We also provide default machine learning-based methods to estimate such a dummyOutcome based on confounders. Of course, you can specify any custom ML method.
- Added a new BootstrapRefuter that simulates the issue of measurement error with confounders. Rather than a simple bootstrap, you can generate bootstrap samples with noise on the values of the confounders and check how sensitive the estimate is.
The refuter supports custom selection of the confounders to add noise to.
All refuters now provide confidence intervals and a significance value.
- Better support for heterogeneous effect libraries like EconML and CausalML
All CausalML methods can be called directly from DoWhy, in addition to all methods from EconML.
[Change to naming scheme for estimators] To achieve a consistent naming scheme for estimators, we suggest to prepend internal dowhy estimators with the string “dowhy”. For example, “backdoor.dowhy.propensity_score_matching”. Not a breaking change, so you can keep using the old naming scheme too.
EconML-specific: Since EconML assumes that effect modifiers are a subset of confounders, a warning is issued if a user specifies effect modifiers outside of confounders and tries to use EconML methods.
CI and Standard errors: Added bootstrap-based confidence intervals and standard errors for all methods.

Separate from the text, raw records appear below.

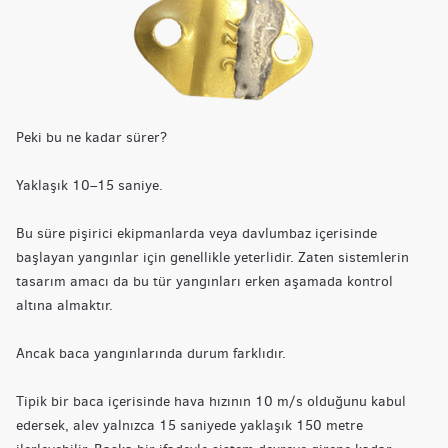
Peki bu ne kadar sürer?
Yaklaşık 10–15 saniye.
Bu süre pişirici ekipmanlarda veya davlumbaz içerisinde
başlayan yangınlar için genellikle yeterlidir. Zaten sistemlerin
tasarım amacı da bu tür yangınları erken aşamada kontrol
altına almaktır.
Ancak baca yangınlarında durum farklıdır.
Tipik bir baca içerisinde hava hızının 10 m/s olduğunu kabul
edersek, alev yalnızca 15 saniyede yaklaşık 150 metre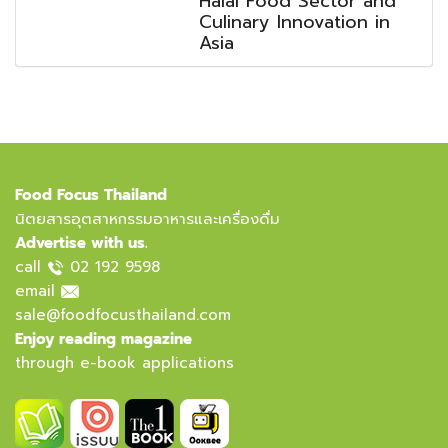
Halal Food Sector and
Culinary Innovation in
Asia
Food Focus Thailand
นิตยสารอุตสาหกรรมอาหารและเครื่องดื่ม
Advertise with us.
call
02 192 9598
email
sale@foodfocusthailand.com
Enjoy reading magazine
through e-book applications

For linear regression estimator, also implemented the corresponding parametric forms.
Convenience functions for getting confidence intervals, standard errors and conditional treatment effects (CATE), that can be called after fitting the estimator if needed
Better coverage for tests. Also, tests are now seeded with a random seed, so more dependable tests.
Thanks to @Tanmay-Kulkarni101 and @Arshiaarya for their contributions!
v0.2-alpha: CATE estimation and integration with EconML¶
This release includes many major updates:
(BREAKING CHANGE) The CausalModel import is now simpler: “from dowhy import CausalModel”
Multivariate treatments are now supported.
Conditional Average Treatment Effects (CATE) can be estimated for any subset of the data. Includes integration with EconML–any method from EconML can be called using DoWhy through the estimate_effect method (see example notebook).
Other than CATE, specific target estimands like ATT and ATC are also supported for many of the estimation methods.
For reproducibility, you can specify a random seed for all refutation methods.
Multiple bug fixes and updates to the documentation.
Includes contributions from @j-chou, @ktmud, @jrfiedler, @shounak112358, @Lnk2past. Thank you all!
v0.1.1-alpha: First release¶
This is the first release of the library.